# 任务说明
**A.** 请根据下文关于PDF模板查找关键字坐标的文章，回答以下问题：
(i) 文章标签是什么？
(ii) @GetMapping 注解中指定的路径是什么？
(iii) testCreatePDF 方法内部调用了哪个方法？
**B.** 下文关于PDF模板查找关键字坐标的文章介绍了模板赋值的第二种方式。请用一至三句话说明这种方式如何确定赋值位置。

# 所给摘录

┏━━

PDF模板查找关键字坐标

最新推荐文章于 2024-06-15 12:37:31 发布

劉叁尐

最新推荐文章于 2024-06-15 12:37:31 发布

阅读量1.2k

点赞数 2

文章标签： xpdf java

本文链接：https://blog.csdn.net/qq_43021813/article/details/122367388

版权

PDF模板查找关键字坐标

开发过程中会遇到很多给一个模板上赋值的任务，一般都是使用占位符等操作，对需要赋值的位置进行文本赋值，还有一种是找到关键字，然后获取其在文档中的位置，然后进行坐标偏移赋值。今天就来介绍第二种方式。

开始始终是我们的接口

    /**
     * PDF模板查找关键字坐标
     * @return 返回值
     */
    @GetMapping(value = "/testNewPdf")
    @ResponseBody
    void testNewPdf();

千变万变，接口不变

 @Override
    public void testNewPdf() {
    	testCreatePDF();
    }

还是接口继续

    /**
     * .
     *
     * @Description: 作用:  测试pdf相关
     * @Author: LXT
     * @Date: 2022/1/7 14:11
     */
    public void testCreatePDF() {
        testQueryKeywordLastAddText();
    }

这里就要开始正常的代码逻辑了，先附上代码

 /**
     * .

┗━━

# 所给材料
┏━━

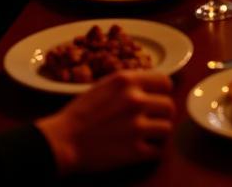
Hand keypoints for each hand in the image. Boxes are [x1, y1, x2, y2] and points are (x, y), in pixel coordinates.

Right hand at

┗━━

# 答复
**A.**
(i) xpdf 和 java。
(ii) /testNewPdf。
(iii) testQueryKeywordLastAddText。

**B.** 这种方式先在文档中找到关键字，再获取该关键字在文档中的位置。随后以此位置为基准进行坐标偏移，并在偏移后的位置赋值。